Delhi High Court
Birbal Mahey vs U.O.I & Ors on 10 March, 2010
Author: Vipin Sanghi
Bench: Gita Mittal, Vipin Sanghi
* IN THE HIGH COURT OF DELHI AT NEW DELHI
DATE OF DECISION : MARCH 10, 2010
+ W.P.(C) 6342 OF 2007
BIRBAL MAHEY ..... Petitioner
Through: Mr. H.S. Dahiya, Advocate
versus
U.O.I & ORS ..... Respondent
Through: Ms. Maneesha Dhir and Ms. Geeta
Sharma, Advocates
CORAM:
HON'BLE MS. JUSTICE GITA MITTAL
HON'BLE MR. JUSTICE VIPIN SANGHI
1. Whether the Reporters of local papers may
be allowed to see the judgment? : No
2. To be referred to Reporter or not? : Yes
3. Whether the judgment should be reported
in the Digest? : Yes
VIPIN SANGHI, J (Oral)
%
1. The petitioner has filed the present writ petition under Article 226 of the Constitution of India to challenge the charge memorandum issued to him by letter no.3752 dated 18.08.2004; the order of punishment contained in order No.4369 dated 25.10.2005 issued by the Deputy Inspector General of Police, Department of Space, CISF W.P.(C) No.6342/2007 Page 1 of 17 withholding one increment for one year, which will not have effect of postponing future increments of pay; the appellate order passed by the IG, Southern Sector dated 13.02.2006 and the revisional order passed by the Director General on 10.10.2006, whereby his departmental appeal and revision were also rejected and the aforesaid minor penalty was confirmed.

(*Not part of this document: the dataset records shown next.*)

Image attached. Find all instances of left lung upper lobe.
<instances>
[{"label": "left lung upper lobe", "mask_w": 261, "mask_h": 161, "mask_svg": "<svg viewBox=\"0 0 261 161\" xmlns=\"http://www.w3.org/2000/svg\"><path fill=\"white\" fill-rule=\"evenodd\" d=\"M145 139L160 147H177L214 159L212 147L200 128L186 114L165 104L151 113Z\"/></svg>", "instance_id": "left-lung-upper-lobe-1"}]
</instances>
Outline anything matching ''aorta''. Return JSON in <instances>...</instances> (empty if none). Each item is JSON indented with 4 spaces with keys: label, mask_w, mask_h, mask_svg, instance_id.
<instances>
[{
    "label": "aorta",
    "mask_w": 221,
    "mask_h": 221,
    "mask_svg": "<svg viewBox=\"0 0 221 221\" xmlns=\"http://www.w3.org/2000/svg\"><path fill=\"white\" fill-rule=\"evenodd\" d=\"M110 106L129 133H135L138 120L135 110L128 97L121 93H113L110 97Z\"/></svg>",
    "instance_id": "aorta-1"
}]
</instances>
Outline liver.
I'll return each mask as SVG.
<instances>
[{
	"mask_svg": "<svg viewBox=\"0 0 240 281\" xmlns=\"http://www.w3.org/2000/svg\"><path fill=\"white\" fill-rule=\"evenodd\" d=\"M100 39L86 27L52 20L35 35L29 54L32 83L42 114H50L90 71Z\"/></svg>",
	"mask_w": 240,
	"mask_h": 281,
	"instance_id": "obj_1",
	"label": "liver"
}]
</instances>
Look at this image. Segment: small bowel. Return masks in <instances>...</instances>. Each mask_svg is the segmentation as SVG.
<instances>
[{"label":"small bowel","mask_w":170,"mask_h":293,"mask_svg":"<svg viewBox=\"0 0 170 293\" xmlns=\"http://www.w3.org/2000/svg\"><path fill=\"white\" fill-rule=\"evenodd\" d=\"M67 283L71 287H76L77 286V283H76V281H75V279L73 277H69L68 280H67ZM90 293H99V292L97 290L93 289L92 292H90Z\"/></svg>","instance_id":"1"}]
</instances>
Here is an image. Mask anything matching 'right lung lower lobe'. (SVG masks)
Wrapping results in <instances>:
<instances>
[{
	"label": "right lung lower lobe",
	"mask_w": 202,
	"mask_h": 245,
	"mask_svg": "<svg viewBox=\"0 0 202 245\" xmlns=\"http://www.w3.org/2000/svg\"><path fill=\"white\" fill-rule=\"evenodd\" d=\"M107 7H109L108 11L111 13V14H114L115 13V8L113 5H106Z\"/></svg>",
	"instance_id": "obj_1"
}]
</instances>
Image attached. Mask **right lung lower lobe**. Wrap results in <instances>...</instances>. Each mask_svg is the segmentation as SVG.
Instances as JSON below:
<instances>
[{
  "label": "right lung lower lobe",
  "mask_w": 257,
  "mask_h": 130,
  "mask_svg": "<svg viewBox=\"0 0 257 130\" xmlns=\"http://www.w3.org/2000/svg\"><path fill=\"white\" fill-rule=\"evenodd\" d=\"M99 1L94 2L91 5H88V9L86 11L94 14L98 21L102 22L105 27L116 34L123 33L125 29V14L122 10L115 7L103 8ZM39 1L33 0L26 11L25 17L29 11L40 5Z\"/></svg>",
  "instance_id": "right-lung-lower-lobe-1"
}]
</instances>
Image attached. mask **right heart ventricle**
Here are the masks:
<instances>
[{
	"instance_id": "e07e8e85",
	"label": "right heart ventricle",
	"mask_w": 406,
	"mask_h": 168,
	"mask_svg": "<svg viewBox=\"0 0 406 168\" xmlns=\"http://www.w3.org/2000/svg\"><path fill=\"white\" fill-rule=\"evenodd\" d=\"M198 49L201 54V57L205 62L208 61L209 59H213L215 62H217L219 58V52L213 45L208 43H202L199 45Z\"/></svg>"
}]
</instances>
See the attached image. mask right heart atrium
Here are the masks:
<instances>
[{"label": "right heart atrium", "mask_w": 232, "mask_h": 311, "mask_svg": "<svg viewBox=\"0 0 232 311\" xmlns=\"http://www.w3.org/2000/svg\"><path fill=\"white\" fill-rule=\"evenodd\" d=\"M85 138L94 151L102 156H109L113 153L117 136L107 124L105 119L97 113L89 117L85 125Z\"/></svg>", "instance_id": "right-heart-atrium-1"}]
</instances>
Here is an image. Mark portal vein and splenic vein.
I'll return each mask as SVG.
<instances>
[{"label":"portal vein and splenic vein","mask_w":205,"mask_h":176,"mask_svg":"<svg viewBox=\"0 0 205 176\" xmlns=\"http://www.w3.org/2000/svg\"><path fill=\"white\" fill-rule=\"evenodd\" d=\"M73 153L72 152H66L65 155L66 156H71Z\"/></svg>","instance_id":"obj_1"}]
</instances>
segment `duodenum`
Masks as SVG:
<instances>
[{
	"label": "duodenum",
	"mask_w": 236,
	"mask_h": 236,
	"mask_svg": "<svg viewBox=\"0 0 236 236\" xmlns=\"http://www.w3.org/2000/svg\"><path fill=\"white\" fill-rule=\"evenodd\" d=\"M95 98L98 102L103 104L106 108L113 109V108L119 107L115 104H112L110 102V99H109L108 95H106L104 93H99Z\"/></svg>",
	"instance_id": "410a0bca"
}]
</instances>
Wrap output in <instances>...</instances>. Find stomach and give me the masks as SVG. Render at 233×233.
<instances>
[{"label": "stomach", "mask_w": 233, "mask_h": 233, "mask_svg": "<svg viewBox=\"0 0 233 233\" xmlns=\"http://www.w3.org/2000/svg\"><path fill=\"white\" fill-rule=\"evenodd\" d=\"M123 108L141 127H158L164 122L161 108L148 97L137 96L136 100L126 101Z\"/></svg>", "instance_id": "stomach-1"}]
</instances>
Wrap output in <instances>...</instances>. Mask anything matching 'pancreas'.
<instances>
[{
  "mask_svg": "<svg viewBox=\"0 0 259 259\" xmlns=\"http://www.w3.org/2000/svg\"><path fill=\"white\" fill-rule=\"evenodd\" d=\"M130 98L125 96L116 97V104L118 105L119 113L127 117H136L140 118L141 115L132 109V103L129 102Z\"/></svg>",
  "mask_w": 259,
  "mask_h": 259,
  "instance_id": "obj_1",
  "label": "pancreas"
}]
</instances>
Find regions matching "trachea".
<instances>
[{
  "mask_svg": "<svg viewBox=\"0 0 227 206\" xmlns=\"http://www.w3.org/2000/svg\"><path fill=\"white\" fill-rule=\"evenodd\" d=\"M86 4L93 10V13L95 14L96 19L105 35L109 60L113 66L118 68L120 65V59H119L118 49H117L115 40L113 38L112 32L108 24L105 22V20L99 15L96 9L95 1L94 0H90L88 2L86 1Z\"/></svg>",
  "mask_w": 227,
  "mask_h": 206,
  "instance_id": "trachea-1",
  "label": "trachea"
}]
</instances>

2. The petitioner, who is serving as Inspector in the Central Industrial Security Force (CISF), was issued a charge sheet vide memorandum dated 18.08.2004, wherein three Articles of Charge were framed against him. These Articles of Charge read as follows:-
Article of charge-I "An act of gross indiscipline, misconduct and disobedience of lawful orders of superiors on the part of No. 882210035 Insp/Exe Birbal Mahey of CISF Unit PTPP Parichha in that on 1.3.2004 while he was posted at CISF Unit NFL Bathinda he refused to conduct the Preliminary Enquiry on the incident in which Constable Dharminder Singh made an attempt to assault Insp/Exe Sewa Ram of CISF Unit NFL Bathinda on 01.03.2004 at about 1120 hrs under the influence of liquor.
Hence the charge."
Article of charge-II "An act of gross indiscipline, misconduct and disobedience of lawful orders of superiors on the part of No.882210035 W.P.(C) No.6342/2007 Page 2 of 17 Insp/Exe Birbal Mahey of CISF Unit PTPP Parichha in that while he was posted at CISF Unit NFL Bathinda he deliberately avoided service of suspension order No. (452) dated 1.3.2004 and attachment order No. (502) dated 4.3.2004 to Constable Dharminder Singh of CISF Unit NFL Bathinda. Hence the charge."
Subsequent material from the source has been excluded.